Friday, January 16, 2009

marshmallow crunch brownie bars by E. Seaton

Warning!
1. These are divine ... and will (a) make you the hit of any dinner party and (b) could have you gain my identical 5lbs of holiday.
2. They take at least 1 hour of prep, besides the refrigeration time.
3. They make about 50 mini-bars - serves a LOT of people. Perhaps put in two baking dishes and then freeze one for another date.

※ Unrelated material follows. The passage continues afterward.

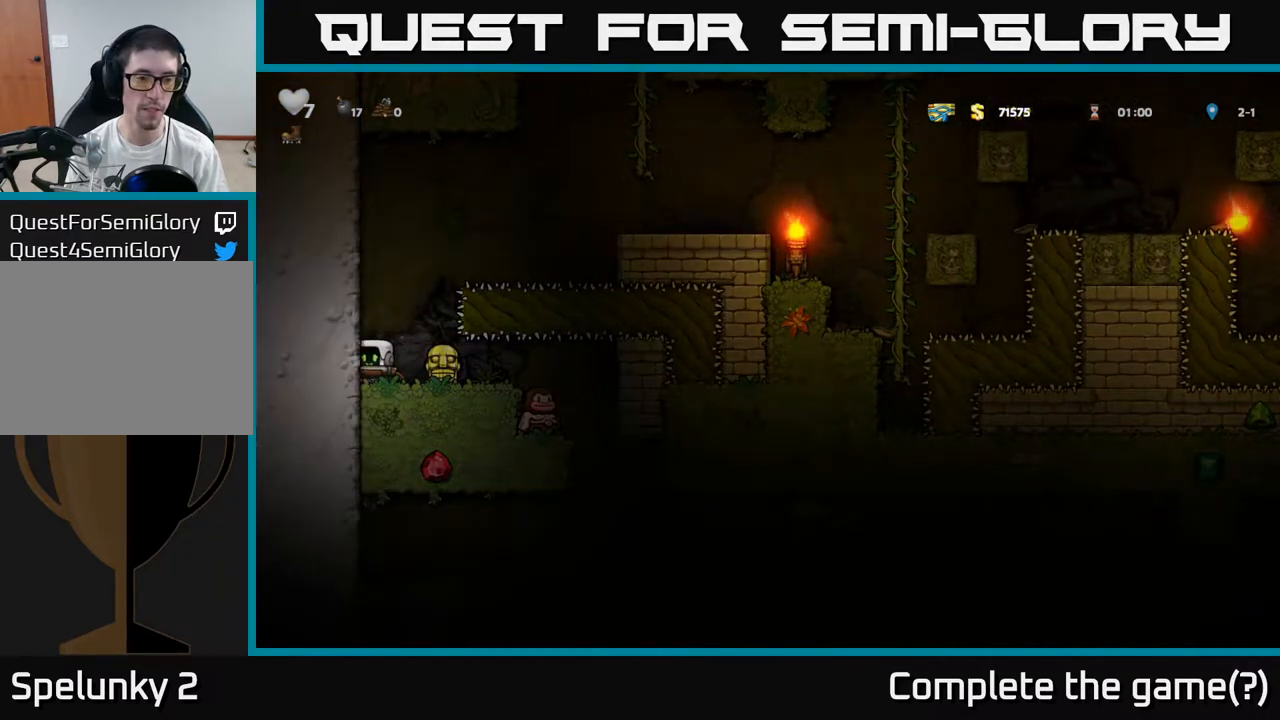
{"dt_ms": 500, "buttons": [], "left_stick": "center", "events": [[83, "left_stick", "center"]]}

They do freeze well for at least 2 weeks.

grease 9 x 13 pan

Ingredients:

4 oz unsweetened chocolate
2/3 c (1 1/3 sticks) plus 1 T unsalted butter, divided
3/4 c semi sweet choc chips
1 1/3 c flour
1 tsp baking powder
1/2 tsp salt
4 lg eggs (room temp)
2 c sugar
2 tsp vanilla

TOPPING
1 pkg mini marshmallows (10.5 oz)
1 1/2 c choc chips
1 c smooth peanut butter
1 T unsalted butter
1 1/2 c rice krispies

  1. in a medium saucepan, melt chocolate butter & 3/4 c of the choc chips on medium heat.
  2. stir occasionally while melting
  3. set aside and cool for 5 min.
  4. in a med. bowl, sift the flour, baking powder and salt. set aside
  5. in a large bowl, place the eggs and whisk thoroughly. add in the sugar and vanilla
  6. stir the melted ingredients into the egg mixture, mixing well.
  7. stir in the sifted dry ingredients and mix well
  8. pour the batter into the prepared pan and even with a spatula.
  9. bake for 25-30 min. or until a cake tester comes out with moist crumbs
  10. remove brownies from the over and immediately sprinkle the marshmallows over them
  11. return the pan to over for 3 more min.
  12. while brownies bake, place choc chips, PB and butter in a med saucepan
  13. cook over low heat stir until melted.
  14. remove from heat, add cereal and mix well
  15. allow to cool 3 min or so.
  16. spread over marshmallow layer
  17. refrig until chilled before cutting.